**Tasks to carry out:**
a - According to the text on the Al-Yahudu tablets, in what year is the earliest document in the collection dated?
b - Pick up the text on the Al-Yahudu tablets right after its final sentence and keep writing.

**Supplied text:**
⁂
The Al-Yahudu tablets are a collection of about 200 clay tablets from the sixth and fifth centuries BCE on the exiled Judean community in Babylonia following the destruction of the First Temple. They contain information on the physical condition of the exiles from Judah and their financial condition in southern Babylonia. The tablets are named after the central settlement mentioned in the documents, āl Yahudu (Akkadian "The town of Judah"), which was "presumably in the vicinity of Borsippa".

The earliest document in the collection dates back to 572 BCE, about 15 years after the destruction of the Temple, during the reign of Nebuchadnezzar II. The most recent tablet dates back to 477 BCE, during the reign of Xerxes I, about 60 years after the Return to Zion began and about 20 years before the rise of Ezra the Scribe.

==The Texts==
The Āl-Yahūdu tablets are unprovenanced having entered the antiquities market by unknown means, possibly looting.
⁂
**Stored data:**
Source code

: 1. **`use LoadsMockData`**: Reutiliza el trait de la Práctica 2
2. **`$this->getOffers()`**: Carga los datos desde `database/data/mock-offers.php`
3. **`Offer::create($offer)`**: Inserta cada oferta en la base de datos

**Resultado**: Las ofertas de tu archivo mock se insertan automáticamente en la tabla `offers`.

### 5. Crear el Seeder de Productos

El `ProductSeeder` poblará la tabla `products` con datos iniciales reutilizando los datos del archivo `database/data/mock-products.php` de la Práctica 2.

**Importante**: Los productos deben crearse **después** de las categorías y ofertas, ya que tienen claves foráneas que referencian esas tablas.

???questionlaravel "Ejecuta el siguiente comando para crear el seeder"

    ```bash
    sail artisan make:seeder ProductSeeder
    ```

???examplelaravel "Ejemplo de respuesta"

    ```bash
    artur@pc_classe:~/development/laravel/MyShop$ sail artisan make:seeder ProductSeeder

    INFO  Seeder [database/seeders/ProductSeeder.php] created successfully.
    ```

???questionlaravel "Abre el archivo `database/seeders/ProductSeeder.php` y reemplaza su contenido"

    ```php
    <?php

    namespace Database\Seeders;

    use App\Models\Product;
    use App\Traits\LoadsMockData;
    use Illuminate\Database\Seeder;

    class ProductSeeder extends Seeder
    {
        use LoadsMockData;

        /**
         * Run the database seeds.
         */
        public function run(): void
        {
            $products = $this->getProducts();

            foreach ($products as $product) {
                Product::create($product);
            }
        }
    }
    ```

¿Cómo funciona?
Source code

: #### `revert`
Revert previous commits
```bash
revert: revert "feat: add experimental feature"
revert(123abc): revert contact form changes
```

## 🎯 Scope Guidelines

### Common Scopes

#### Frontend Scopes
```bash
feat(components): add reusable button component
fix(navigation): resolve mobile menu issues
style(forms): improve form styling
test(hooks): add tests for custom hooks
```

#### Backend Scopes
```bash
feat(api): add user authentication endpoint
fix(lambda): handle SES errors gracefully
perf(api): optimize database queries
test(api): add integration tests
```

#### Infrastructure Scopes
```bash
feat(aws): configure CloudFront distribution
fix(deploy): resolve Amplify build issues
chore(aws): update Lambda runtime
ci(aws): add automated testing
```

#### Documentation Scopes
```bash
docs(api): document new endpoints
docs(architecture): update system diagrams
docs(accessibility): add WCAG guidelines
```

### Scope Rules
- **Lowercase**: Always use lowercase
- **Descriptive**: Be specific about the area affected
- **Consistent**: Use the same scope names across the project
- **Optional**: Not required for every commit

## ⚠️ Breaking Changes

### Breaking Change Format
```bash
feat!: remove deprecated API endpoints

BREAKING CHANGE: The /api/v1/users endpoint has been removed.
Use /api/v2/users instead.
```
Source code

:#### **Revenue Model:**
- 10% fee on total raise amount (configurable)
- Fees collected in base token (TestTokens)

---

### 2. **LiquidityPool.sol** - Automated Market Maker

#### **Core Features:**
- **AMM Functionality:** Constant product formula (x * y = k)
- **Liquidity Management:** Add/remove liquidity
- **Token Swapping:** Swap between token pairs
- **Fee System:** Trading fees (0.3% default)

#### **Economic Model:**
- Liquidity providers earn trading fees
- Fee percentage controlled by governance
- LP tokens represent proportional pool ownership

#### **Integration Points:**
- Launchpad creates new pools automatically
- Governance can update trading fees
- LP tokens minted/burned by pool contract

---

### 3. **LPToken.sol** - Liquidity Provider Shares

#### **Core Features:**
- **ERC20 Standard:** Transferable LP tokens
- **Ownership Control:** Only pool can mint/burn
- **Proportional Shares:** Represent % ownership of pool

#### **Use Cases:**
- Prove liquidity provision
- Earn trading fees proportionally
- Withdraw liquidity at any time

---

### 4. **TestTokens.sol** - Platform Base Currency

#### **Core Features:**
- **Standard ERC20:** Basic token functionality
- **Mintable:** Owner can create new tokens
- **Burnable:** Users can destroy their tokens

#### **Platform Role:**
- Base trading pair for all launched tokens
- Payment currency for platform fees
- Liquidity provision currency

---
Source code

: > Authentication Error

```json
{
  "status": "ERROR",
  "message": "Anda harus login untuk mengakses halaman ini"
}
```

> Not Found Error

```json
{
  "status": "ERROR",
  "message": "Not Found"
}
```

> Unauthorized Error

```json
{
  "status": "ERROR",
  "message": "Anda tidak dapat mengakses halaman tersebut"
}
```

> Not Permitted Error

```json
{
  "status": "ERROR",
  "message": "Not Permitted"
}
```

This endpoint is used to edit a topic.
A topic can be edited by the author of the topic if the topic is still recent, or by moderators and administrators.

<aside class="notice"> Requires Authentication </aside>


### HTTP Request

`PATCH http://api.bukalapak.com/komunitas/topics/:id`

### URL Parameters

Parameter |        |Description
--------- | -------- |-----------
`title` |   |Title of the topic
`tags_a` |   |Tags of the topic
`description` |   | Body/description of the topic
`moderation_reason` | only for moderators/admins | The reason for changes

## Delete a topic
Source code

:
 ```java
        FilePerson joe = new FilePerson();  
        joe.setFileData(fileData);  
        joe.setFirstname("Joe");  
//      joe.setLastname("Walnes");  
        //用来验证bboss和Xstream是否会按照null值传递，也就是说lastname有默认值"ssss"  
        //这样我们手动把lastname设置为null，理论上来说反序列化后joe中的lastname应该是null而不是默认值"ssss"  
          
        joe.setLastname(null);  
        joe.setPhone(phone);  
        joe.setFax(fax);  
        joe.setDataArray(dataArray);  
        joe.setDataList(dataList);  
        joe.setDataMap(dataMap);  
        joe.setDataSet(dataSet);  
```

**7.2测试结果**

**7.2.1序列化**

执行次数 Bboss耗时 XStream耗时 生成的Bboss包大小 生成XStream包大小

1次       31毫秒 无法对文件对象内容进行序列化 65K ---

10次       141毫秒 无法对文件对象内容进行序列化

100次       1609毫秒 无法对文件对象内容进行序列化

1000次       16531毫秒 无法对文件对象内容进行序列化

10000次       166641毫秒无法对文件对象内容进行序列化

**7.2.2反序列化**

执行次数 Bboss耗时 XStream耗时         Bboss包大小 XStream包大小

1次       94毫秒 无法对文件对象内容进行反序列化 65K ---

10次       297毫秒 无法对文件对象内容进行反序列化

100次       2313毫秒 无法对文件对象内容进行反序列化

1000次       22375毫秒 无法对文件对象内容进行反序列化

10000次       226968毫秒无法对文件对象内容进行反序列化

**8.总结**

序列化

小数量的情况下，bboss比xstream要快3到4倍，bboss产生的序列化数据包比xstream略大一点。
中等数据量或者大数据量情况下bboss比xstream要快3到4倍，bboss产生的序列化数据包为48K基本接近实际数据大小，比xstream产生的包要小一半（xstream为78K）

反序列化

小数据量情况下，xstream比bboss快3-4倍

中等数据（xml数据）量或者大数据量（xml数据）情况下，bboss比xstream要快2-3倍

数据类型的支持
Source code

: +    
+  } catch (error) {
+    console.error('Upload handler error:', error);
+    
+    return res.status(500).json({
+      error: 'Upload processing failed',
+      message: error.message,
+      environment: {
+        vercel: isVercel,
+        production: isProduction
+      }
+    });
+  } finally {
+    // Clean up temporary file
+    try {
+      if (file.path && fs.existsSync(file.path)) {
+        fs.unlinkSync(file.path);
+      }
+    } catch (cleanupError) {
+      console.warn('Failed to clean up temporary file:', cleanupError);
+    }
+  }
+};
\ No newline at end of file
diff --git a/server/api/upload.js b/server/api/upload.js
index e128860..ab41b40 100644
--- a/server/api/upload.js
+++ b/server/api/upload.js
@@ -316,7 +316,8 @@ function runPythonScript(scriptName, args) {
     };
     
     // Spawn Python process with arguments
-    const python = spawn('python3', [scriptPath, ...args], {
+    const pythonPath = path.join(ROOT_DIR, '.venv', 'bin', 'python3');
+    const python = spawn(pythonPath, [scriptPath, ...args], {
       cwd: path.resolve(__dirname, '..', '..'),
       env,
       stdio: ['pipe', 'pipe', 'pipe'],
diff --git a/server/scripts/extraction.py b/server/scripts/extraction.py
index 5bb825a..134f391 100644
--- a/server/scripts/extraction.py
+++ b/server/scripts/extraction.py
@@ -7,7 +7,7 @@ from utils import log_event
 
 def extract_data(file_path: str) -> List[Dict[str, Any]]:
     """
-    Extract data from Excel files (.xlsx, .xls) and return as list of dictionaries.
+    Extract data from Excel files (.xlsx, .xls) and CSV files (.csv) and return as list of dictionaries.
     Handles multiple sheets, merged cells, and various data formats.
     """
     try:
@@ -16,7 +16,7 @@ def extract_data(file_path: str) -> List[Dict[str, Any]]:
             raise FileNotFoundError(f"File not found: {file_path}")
⁂
**Responses per task:**
a - 572 BCE, during the reign of Nebuchadnezzar II.

b -
They are held in private collections, primarily the David and Cindy Sofer Collection
and including the Percy J. Wiseman collection, which has now been acquired by the British Museum.The tablets revolve around the town of Āl-Yahūdu, ‘City of the Judeans’ (also Ālu ša Yāhūdāya and Āl-Yāhūdāya) which is near Ālu ša Našar (‘Town of Našar’) and Bīt-Našar (‘House of Našar’). Āl-Yahūdu is part of an administrative unit called "šušānu Yahūdāya", (‘unit of Judean state dependents’) which was
used for taxing and conscripting of Judeans. It has been suggested that it was near Babylon, or near Borsippa, or even near
Nippur in the south where a number of exiles were settled. Other towns where Judean exiles were settled in central and southern Mesopotamia included toponyms such as Tel-Aviv, Tel-Melah, and Tel-Harsha. The tablets first came to public attention with the publication of 8 tablets in 1996 and 3 in 1999. A large number of texts were published in 2014. The remainder of known texts was published in 2022.

While the texts date to the period from 572 BCE to 477 BCE almost all come from the later portion when
the area was under Persian control, primarily during the reign of Darius I who ruled from
522 BCE until 486 BCE. Of the roughly 200 known texts only 14 come from the period of Neo-Babylonian
control and of those only 3 came from during the reign of Nebuchadnezzar II (605-562 BCE). For context the
Fall of Jeruselum occurred in 587 BCE. It cannot be certain if
some deportations from Judea occurred somewhat before or after that date.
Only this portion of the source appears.